Organizing Frames and Layers - Editing Multiple Frames (Page 4 of 5 )
Imagine you’ve just completed a 250-frame animation showing a character in a red t-shirt demonstrating your company’s latest product, an electronic egg slicer. Suddenly, your boss comes in and declares that red’s out. (Red’s the color your competitor is using for their egg slicer launch.) You have, your boss declares, until the end of the day to change all 250 frames.
Now, if you had to change all 250 frames by hand, you’d never be able to get it done in time; and even if you did, you’d probably make a few mistakes along the way, like accidentally repositioning the t-shirt in a couple of frames or missing a few frames altogether. But it’s precisely this kind of en masse editing job that Flash’s multiple frame editing capability was designed to handle.
UP TO SPEED
Remove vs. Cut vs. Clear
Flash offers several commands you can use to get rid of your frames (and the content associated with those frames): remove, cut, and clear. Unfortunately, it's not immediately clear which command does what.
Here's what these commands do to selected frames:
Edit -> Timeline -> Remove Frames. Removing a frame deletes that frame from the Timeline--unless the frame happens to be a keyframe that's not followed either by another keyframe, or by nothing. If you attempt to remove a keyframe followed by a regular frame, Flash deletes the frame immediately to the right of the keyframe instead (go figure). To be safe, if you want to remove a keyframe--in other words, if you want to delete a keyframe from the Timeline--you first want to clear the keyframe (strip the frame of its keyframe status; then you can remove the frame itself.
Edit -> Timeline -> Cut Frames. Cutting a frame deletes the content on the Stage associated with that frame (in other words, turns the frame into a blank keyframe). If the immediately succeeding frame is a regular frame, Flash turns that succeeding frame into a keyframe. Flash stores the contents of the cut frames on the Clipboard, so that you can restore them by choosing Edit -> Timeline -> Paste Frames.
Edit -> Timeline -> Clear Frames. Clearing frames is identical to cutting them, with one difference: Flash doesn't store the contents of the cleared frames (so you can't restore them).
Using a technique called onion skinning, you can see the contents of several different frames all at once. The currently selected frame appears on Stage as it always does; the other frames you’ve told Flash using onion markers that you want to see appear grayed out, so you can tell which is which. Onion skinning lets you quickly identify (and change) the frames containing red t-shirts.
Onion skinning is also useful for those times when you want to hand-draw an “inbetween” frame because you can see both the preceding and succeeding frames on the Stage at the same time.
Note: Technically speaking, when you edit multiple frames in Flash, you’re actually editing multiple keyframes. Keyframes are the only frames that contain unique, editable art. (Regular frames just “hold over” the contents of the previous keyframe, and Flash stores tweened frames not as editable images, but a bunch of calculations.)
To edit multiple frames using onion skinning:
In the Timeline, click the Edit Multiple Frames icon.
Figure 4-3.When you click Edit Multiple Frames, Flash shows the content of a bunch of frames on a single Stage. Unfortunately, Flash might miss a frame or two. To tell Flash to show the content of all your frames, click the Modify Onion Markers icon and then, from the pop-up menu that appears, select Onion All. (You can also drag the onion markers separately to enclose a different subset of frames.)

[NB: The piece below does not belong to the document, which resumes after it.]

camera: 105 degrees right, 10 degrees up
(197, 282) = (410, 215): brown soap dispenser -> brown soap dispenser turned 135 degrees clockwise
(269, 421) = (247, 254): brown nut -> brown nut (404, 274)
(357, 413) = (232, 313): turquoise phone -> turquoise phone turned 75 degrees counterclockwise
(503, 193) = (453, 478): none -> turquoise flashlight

Click the Modify Onion Markers icon.
Flash displays a pop-up menu.
From the pop-up menu, select Onion All (Figure4-4).
Flash displays onion markers from the beginning of your Timeline’s frame span to the end, and shows the contents of each of your frames on the Stage. (If you don’t want to edit all the frames in your animation, you can drag the onion markers independently to surround whatever subset of your frame span you want.)

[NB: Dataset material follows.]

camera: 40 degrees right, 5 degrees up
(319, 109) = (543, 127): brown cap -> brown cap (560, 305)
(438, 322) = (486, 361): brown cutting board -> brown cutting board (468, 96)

Figure 4-4.Here you see the result of selecting Onion All. The onion markers surround the entire frame span (Frame 1 through Frame 4) and all four images appear on the same Stage, ready for you to edit en masse.
Figure 4-5. You can work with multiple images just as easily as single images. For example, you can select several (or all of them) and apply whatever edits you like—moving them, coloring them, reshaping them, and so on.
Click Edit Multiple Frames again.
Flash returns to regular one-frame-at-a-time editing mode and displays only the contents of the current frame on the Stage.
Note:You can't edit multiple Frames on a locked layer (page 132). In fact, when you click Edit Multiple frames on a locked layer, Flash doesn’t even show you the content of the frames in the locked layer (not even in onion skin form).